(159) Cross-disease single-cell surface protein atlas reveals shared and disease-specific immune phenotypes across 2,000 donors and 40+ immune conditions

Introduction/Rationale: Large-scale single-cell RNA sequencing has revealed blood cell diversity and disease-related changes, but these insights rarely translate into clinical biomarkers. Surface protein expression, by contrast, is easily measured and clinically applied, bridging transcripts and functional phenotypes. By mapping the surface proteome across diverse pathologies, we aim to identify disease-associated cell populations, enable their functional study, and support the development of clinically relevant diagnostic tools.

Methods: We generated combined scRNAseq and CITEseq from analyzed XX million peripheral blood mononuclear cells and combined this with external datasets to generate a combined dataset from 40 conditions including ,immune phenotypes in health, infection, autoimmunity, and checkpoint-related toxicity.

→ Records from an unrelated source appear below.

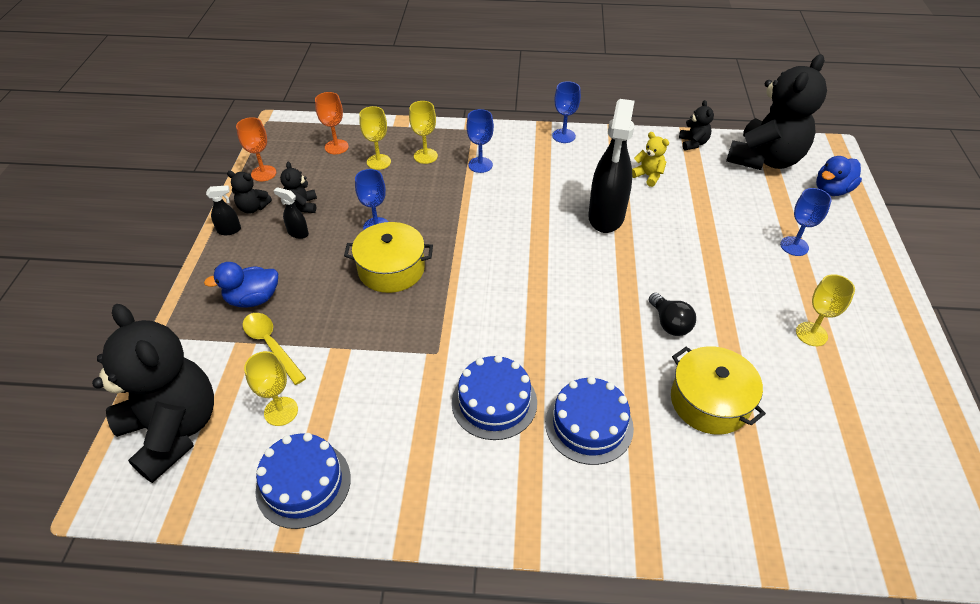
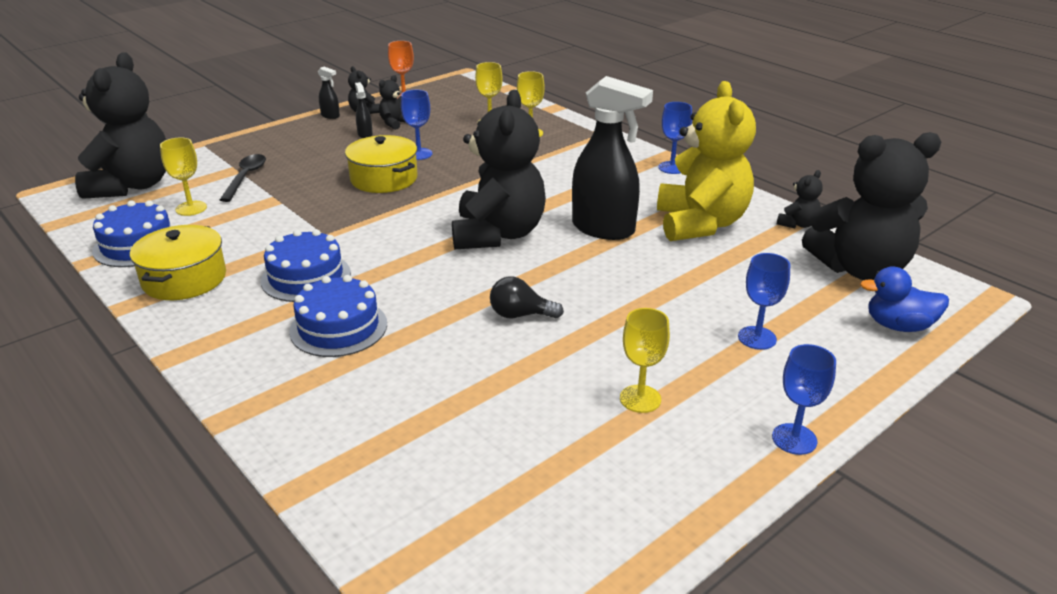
camera: 45 degrees right, 15 degrees down
(253, 299) = (279, 152): blue duck -> none
(271, 345) = (245, 177): yellow spoon -> black spoon
(336, 147) = (477, 104): orange goblet -> none
(480, 165) = (562, 155): blue goblet -> blue goblet (794, 439)
(553, 266) = (498, 234): none -> black teddy bear
(606, 217) = (604, 229): black spray bottle -> black spray bottle turned 120 degrees counterclockwise
(648, 176) = (700, 224): yellow teddy bear -> yellow teddy bear, size x2.41
(669, 323) = (520, 315): black light bulb -> black light bulb turned 75 degrees clockwise
(709, 401) = (452, 375): yellow pot -> yellow pot (184, 279)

Results: Cross-disease integration revealed both conserved and context-specific remodeling of the immune proteome. Canonical lineage markers (CD4, CD8, CD19, CD14, CD56) remained stable, while activation and regulatory markers showed condition-specific modulation. Autoimmune and checkpoint-related conditions converged on shared signatures of peripheral activation and exhaustion, whereas infectious diseases showed transient effector upregulation. Protein–transcript decoupling highlighted post-transcriptional regulation as a key source of immune heterogeneity.

Conclusion: Large-scale CITE-seq integration reveals conserved immune phenotypes and distinct protein remodeling across disease contexts. These data establish a cross-disease immune reference linking surface markers to transcriptional states and support biomarker discovery and therapeutic stratification across immune-mediated disorders.